Clifford Williams Jr. and his nephew, Nathan Myers, were released last week, 43 years after being wrongfully convicted of murder in Florida. A Duval County circuit judge vacated their convictions based on the recommendation of the State Attorney’s Office.
The two men were convicted in the 1976 killing of Jeanette Williams, whose girlfriend, Nina Marshall, was wounded during the shooting. Ms. Marshall’s testimony was the only evidence tying the men to the crime. She testified that Mr. Williams and Mr. Myers broke into her home while she and her girlfriend slept and fired gunshots at them from the foot of their bed.

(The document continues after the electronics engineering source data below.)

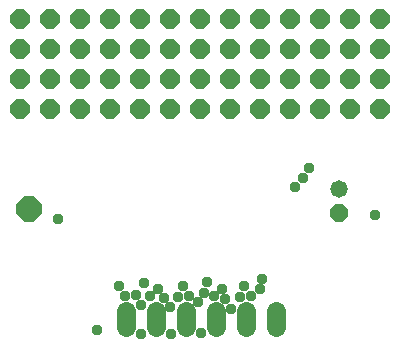
<source format=gbr>
G04 EAGLE Gerber RS-274X export*
G75*
%MOMM*%
%FSLAX34Y34*%
%LPD*%
%INSoldermask Bottom*%
%IPPOS*%
%AMOC8*
5,1,8,0,0,1.08239X$1,22.5*%
G01*
%ADD10P,1.759533X8X22.500000*%
%ADD11C,1.625600*%
%ADD12P,1.594577X8X292.500000*%
%ADD13C,1.473200*%
%ADD14P,2.309387X8X22.500000*%
%ADD15C,0.959600*%


D10*
X-63500Y256540D03*
X-63500Y281940D03*
X-38100Y256540D03*
X-38100Y281940D03*
X-12700Y256540D03*
X-12700Y281940D03*
X12700Y256540D03*
X12700Y281940D03*
X38100Y256540D03*
X38100Y281940D03*
X63500Y256540D03*
X63500Y281940D03*
X88900Y256540D03*
X88900Y281940D03*
X114300Y256540D03*
X114300Y281940D03*
X139700Y256540D03*
X139700Y281940D03*
X165100Y256540D03*
X165100Y281940D03*
X190500Y256540D03*
X190500Y281940D03*
X215900Y256540D03*
X215900Y281940D03*
X241300Y256540D03*
X241300Y281940D03*
X-63500Y205740D03*
X-63500Y231140D03*
X-38100Y205740D03*
X-38100Y231140D03*
X-12700Y205740D03*
X-12700Y231140D03*
X12700Y205740D03*
X12700Y231140D03*
X38100Y205740D03*
X38100Y231140D03*
X63500Y205740D03*
X63500Y231140D03*
X88900Y205740D03*
X88900Y231140D03*
X114300Y205740D03*
X114300Y231140D03*
X139700Y205740D03*
X139700Y231140D03*
X165100Y205740D03*
X165100Y231140D03*
X190500Y205740D03*
X190500Y231140D03*
X215900Y205740D03*
X215900Y231140D03*
X241300Y205740D03*
X241300Y231140D03*
D11*
X152908Y34798D02*
X152908Y20574D01*
X127508Y20574D02*
X127508Y34798D01*
X102108Y34798D02*
X102108Y20574D01*
X76708Y20574D02*
X76708Y34798D01*
X51308Y34798D02*
X51308Y20574D01*
X25908Y20574D02*
X25908Y34798D01*
D12*
X206248Y117348D03*
D13*
X206248Y137668D03*
D14*
X-55626Y120650D03*
D15*
X89662Y15748D03*
X169164Y139192D03*
X64008Y15240D03*
X175768Y146812D03*
X38608Y14986D03*
X181583Y155167D03*
X2032Y18288D03*
X-31242Y112522D03*
X237236Y115570D03*
X141514Y61860D03*
X132144Y47216D03*
X139440Y52772D03*
X110136Y44360D03*
X101048Y47216D03*
X107668Y53448D03*
X63878Y37722D03*
X53613Y53161D03*
X58486Y45182D03*
X34544Y47752D03*
X20574Y55626D03*
X25146Y47498D03*
X126330Y55824D03*
X115090Y36462D03*
X123056Y46736D03*
X95008Y59048D03*
X87250Y41818D03*
X91960Y49960D03*
X79796Y47216D03*
X70708Y46360D03*
X74236Y55448D03*
X46706Y47216D03*
X38890Y39246D03*
X41444Y58015D03*
M02*

</source>
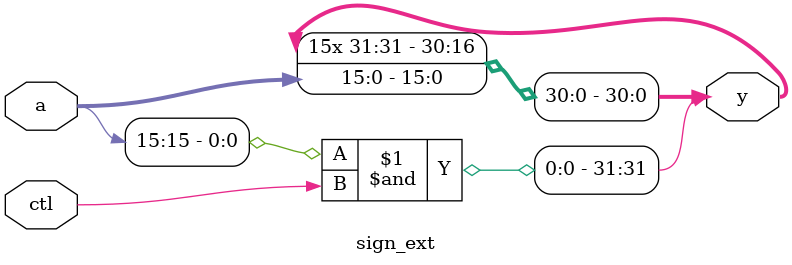
<source format=v>
`timescale 1ns/1ps

module sign_ext #(parameter WIDTH = 32)(a,y,ctl);

input ctl;
input  [15:0] a;
output  [WIDTH-1:0] y;

assign y = {{16{a[15]&ctl}}, a};

endmodule

</source>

Homicide detectives responding to the crime scene found physical evidence showing the bullets were fired from outside the house and through the bedroom window, and that they all came from a single gun. Police found that neither man had gunshot residue on his hands just hours after the shooting. Mr. Williams and Mr. Myers identified 40 people who could testify that they were at a birthday party next door during the shooting.
But defense counsel ignored the physical evidence and presented no witnesses. The first trial resulted in a mistrial. After the second trial, which lasted two days, the jury convicted and recommended life imprisonment for both men. Judge Cliff Shepard, the harshest judge in Duval County at the time according to an analysis of average sentences, overrode the jury and sentenced Mr. Williams to death. (His death sentenced was overturned years later by the Florida Supreme Court.)
Decades later, newly-elected State Attorney Melissa Nelson established the state’s first conviction integrity review unit. Shortly after Shelley Thibodeau was appointed to lead the office in 2018, she received a letter from Mr. Myers describing the specific problems with the case, including the physical evidence, and decided to investigate.
The conviction review unit’s investigation found that another man who had been in the neighborhood that night had confessed to at least five people that he had killed Ms. Williams.
Ms. Thibodeau explained in an exhaustive report that “[t]here is no credible evidence of guilt and likewise, there is credible evidence of innocence.” The report’s conclusion that “[t]he culmination of all the evidence, most of which the jury never heard or saw, leaves no abiding confidence in the convictions or the guilt of the defendants,” led the court to grant a motion to vacate the men’s convictions and order their release.
Mr. Myers, who was 18 when he was arrested, is now 61. Mr. Williams, 33 at the time, is now 76. After the hearing, Mr. Williams sat behind a Bible opened to the book of Isaiah. “My mother died while I was on death row,” he said and he started to cry. “I just wanted to get out and see my kids. There wasn’t nobody but them.”
Mr. Williams is the 165th former death-row prisoner to be exonerated in the United States since 1973. Twenty-nine people who were wrongfully convicted and sentenced to death have been exonerated in Florida, the most in the nation. In 21 of the 23 Florida exonerations for which the jury’s sentencing vote is known, judges imposed the death penalty by overriding a jury recommendation for life or following a non-unanimous jury recommendation for death. Florida now requires a unanimous jury recommendation before a judge can impose a death sentence.